■ **Written task**: Would you print all of the entries exactly, please, but without their pictures?

■ **Given entries**:
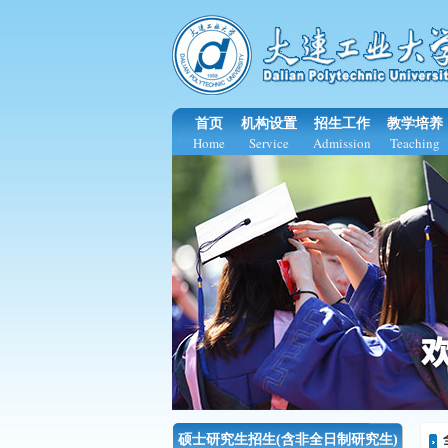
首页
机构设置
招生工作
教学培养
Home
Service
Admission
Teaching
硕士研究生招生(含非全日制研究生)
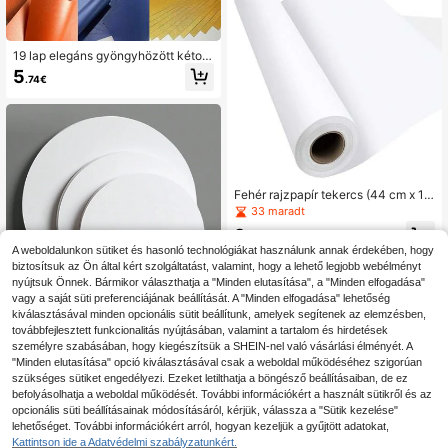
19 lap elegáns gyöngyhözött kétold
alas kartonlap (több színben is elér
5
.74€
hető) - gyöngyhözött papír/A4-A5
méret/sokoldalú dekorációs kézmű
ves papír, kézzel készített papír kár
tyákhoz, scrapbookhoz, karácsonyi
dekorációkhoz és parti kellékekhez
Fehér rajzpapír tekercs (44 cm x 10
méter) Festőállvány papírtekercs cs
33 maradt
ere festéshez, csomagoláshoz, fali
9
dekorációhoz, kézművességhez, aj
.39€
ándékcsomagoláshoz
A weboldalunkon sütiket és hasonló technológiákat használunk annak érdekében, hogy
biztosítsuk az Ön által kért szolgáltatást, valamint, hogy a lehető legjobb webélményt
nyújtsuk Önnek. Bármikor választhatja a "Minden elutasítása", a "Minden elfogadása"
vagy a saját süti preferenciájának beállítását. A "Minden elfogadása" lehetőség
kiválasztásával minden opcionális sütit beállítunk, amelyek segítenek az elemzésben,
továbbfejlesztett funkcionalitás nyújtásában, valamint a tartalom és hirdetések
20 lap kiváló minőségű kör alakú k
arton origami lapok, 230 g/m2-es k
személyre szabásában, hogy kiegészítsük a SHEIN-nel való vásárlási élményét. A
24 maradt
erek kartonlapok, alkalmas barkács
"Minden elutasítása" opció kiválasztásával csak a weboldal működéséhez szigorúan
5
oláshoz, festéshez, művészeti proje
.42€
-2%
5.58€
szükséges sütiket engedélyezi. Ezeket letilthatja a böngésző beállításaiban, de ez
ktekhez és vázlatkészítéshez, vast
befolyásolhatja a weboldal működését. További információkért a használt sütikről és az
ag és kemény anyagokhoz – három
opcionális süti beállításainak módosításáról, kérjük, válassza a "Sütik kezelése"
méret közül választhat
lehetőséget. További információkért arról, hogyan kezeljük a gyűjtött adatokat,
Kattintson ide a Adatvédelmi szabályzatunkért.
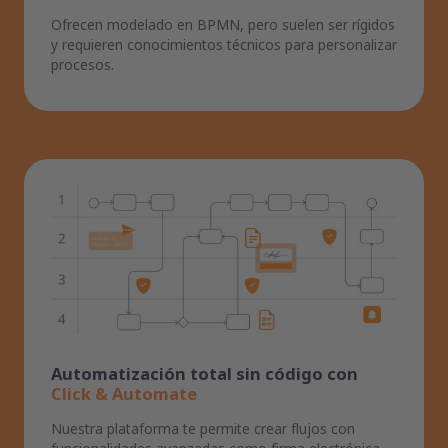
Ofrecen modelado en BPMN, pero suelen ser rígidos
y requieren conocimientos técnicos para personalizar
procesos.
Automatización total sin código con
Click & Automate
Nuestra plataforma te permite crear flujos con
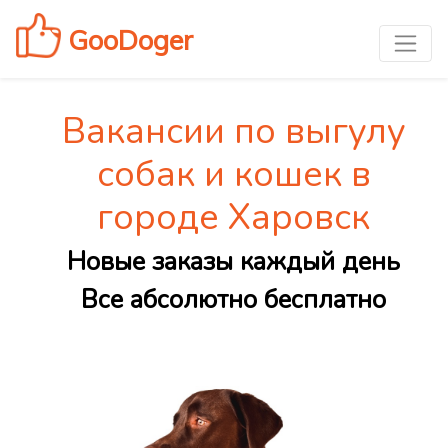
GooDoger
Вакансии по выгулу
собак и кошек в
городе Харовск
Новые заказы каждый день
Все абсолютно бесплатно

■ **Answer for this exercise**:
首页
机构设置
招生工作
教学培养
Home
Service
Admission
Teaching
硕士研究生招生(含非全日制研究生)
19 lap elegáns gyöngyhözött kétold
alas kartonlap (több színben is elér
5
.74€
hető) - gyöngyhözött papír/A4-A5
méret/sokoldalú dekorációs kézmű
ves papír, kézzel készített papír kár
tyákhoz, scrapbookhoz, karácsonyi
dekorációkhoz és parti kellékekhez
Fehér rajzpapír tekercs (44 cm x 10
méter) Festőállvány papírtekercs cs
33 maradt
ere festéshez, csomagoláshoz, fali
9
dekorációhoz, kézművességhez, aj
.39€
ándékcsomagoláshoz
A weboldalunkon sütiket és hasonló technológiákat használunk annak érdekében, hogy
biztosítsuk az Ön által kért szolgáltatást, valamint, hogy a lehető legjobb webélményt
nyújtsuk Önnek. Bármikor választhatja a "Minden elutasítása", a "Minden elfogadása"
vagy a saját süti preferenciájának beállítását. A "Minden elfogadása" lehetőség
kiválasztásával minden opcionális sütit beállítunk, amelyek segítenek az elemzésben,
továbbfejlesztett funkcionalitás nyújtásában, valamint a tartalom és hirdetések
20 lap kiváló minőségű kör alakú k
arton origami lapok, 230 g/m2-es k
személyre szabásában, hogy kiegészítsük a SHEIN-nel való vásárlási élményét. A
24 maradt
erek kartonlapok, alkalmas barkács
"Minden elutasítása" opció kiválasztásával csak a weboldal működéséhez szigorúan
5
oláshoz, festéshez, művészeti proje
.42€
-2%
5.58€
szükséges sütiket engedélyezi. Ezeket letilthatja a böngésző beállításaiban, de ez
ktekhez és vázlatkészítéshez, vast
befolyásolhatja a weboldal működését. További információkért a használt sütikről és az
ag és kemény anyagokhoz – három
opcionális süti beállításainak módosításáról, kérjük, válassza a "Sütik kezelése"
méret közül választhat
lehetőséget. További információkért arról, hogyan kezeljük a gyűjtött adatokat,
Kattintson ide a Adatvédelmi szabályzatunkért.
Ofrecen modelado en BPMN, pero suelen ser rígidos
y requieren conocimientos técnicos para personalizar
procesos.
Automatización total sin código con
Click & Automate
Nuestra plataforma te permite crear flujos con
GooDoger
Вакансии по выгулу
собак и кошек в
городе Харовск
Новые заказы каждый день
Все абсолютно бесплатно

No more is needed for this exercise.